Según los datos que maneja la AHA, las mujeres hispanas pueden desarrollar una enfermedad cardíaca hasta 10 años antes que las no hispanas y es por ello que la especialista sugiere que una vez cumplan 20 años las hispanas comiencen a hablar con su médico sobre la salud cardiovascular y se realicen exámenes preventivos que puedan servir para reconocer los factores de riesgo.

"Es importante reconocer los síntomas del corazón en las mujeres, más aún cuando la enfermedad cardiovascular sigue siendo la principal causa de muerte en los Estados Unidos para las mujeres latinas," añadió.

Para la experta, esto está relacionado con factores de riesgo que tienden a ser comunes en los hispanos, como lo es la presión alta, la diabetes y el sobrepeso.

Jiménez detalló que los síntomas de un ataque al corazón en las mujeres pueden ser diferentes a los síntomas que presentan los hombres y es importante saber reconocerlos: "Pueden ser dolor en la mandíbula o la espalda, náuseas o dificultad para respirar".
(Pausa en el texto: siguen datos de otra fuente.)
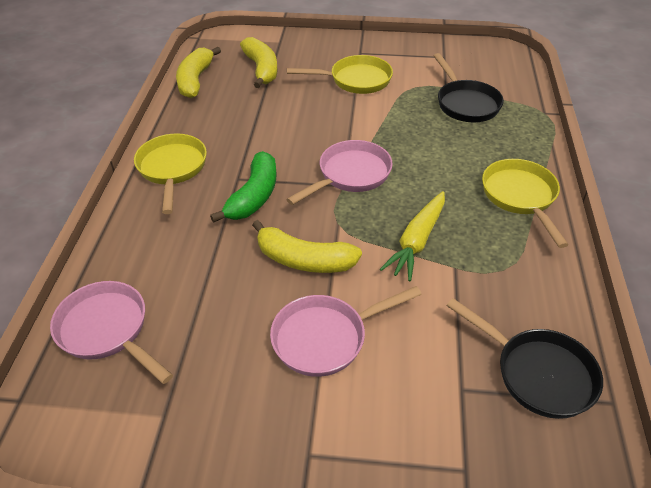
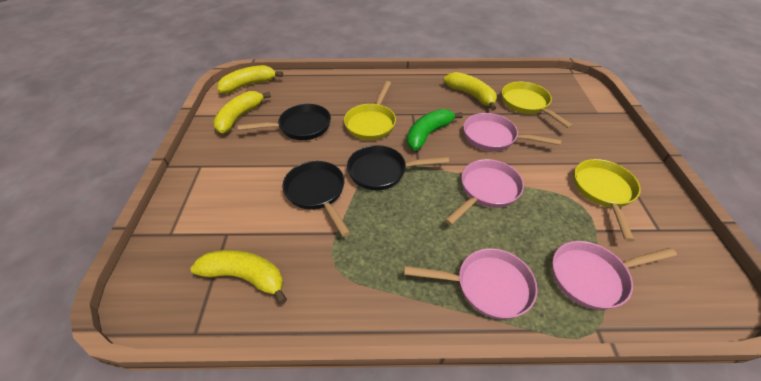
black pan: 2 -> 3
pink pan: 3 -> 4
yellow banana: 3 -> 4
yellow carrot: 1 -> 0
Por su parte, Claudia Mercado, quien durante el último año se ha desempeñado como voluntaria del programa Go Red for Women de la AHA, recordó su experiencia tras sobrevivir a dos ataques cardíacos.

"Yo pensé que tenía indigestión y cinco años después, cuando me dio el segundo ataque al corazón debido al estrés, ya reconocía los síntomas, ya sabía que hacer y eso me salvó la vida", dijo.

En la actualidad, señala que maneja el estrés por medio del ejercicio, alimentación saludable y, no menos importante, cultivando una actitud positiva.

"Me puse a hacer una lista de las cosas por las que estoy agradecida para no enfocarme en las cosas que no tengo. Me di cuenta que soy millonaria en ese aspecto y eso me ayuda muchísimo para el estrés", señaló.

Mercado debió aplicar cambios drásticos en sus hábitos alimenticios, un factor de vital importancia. Según la Asociación Americana del Corazón, pequeños cambios en la dieta y el estilo de vida pueden reducir el riesgo de enfermedades cardiovascular hasta en un 80 %.

Un nuevo obstáculo para el tratamiento de crisis cardíacas y que ha sido causado por la pandemia de la COVID-19 es que hoy en día un 55 % de los hispanos, frente al 40 % de la población blanca no hispana, tiene más miedo de ir a las salas de emergencia, de acuerdo a la AHA.

"Los ataques del corazón no se detienen por el COVID-19, los síntomas de un ataque al corazón son urgentes y hay que buscar ayuda. El hospital es el lugar más seguro para ir, las mujeres no deben dudar en buscar ayuda", advirtió Jiménez.

Puso de relieve de que "para muchas mujeres hispanas con trabajos en primera línea, o que cuidan a alguien de su familia con esos trabajos, el distanciamiento social y el autoaislamiento son lujos que no se pueden dar", dijo.

La experta señaló que estos factores combinados con desafíos comunes entre los hispanos, tales como la falta de acceso a la atención sanitaria, vivir en hogares multigeneracionales, el manejo de información errónea y el estrés, ponen a muchas mujeres en mayor riesgo de sufrir complicaciones graves de salud, incluido un ataque cardíaco.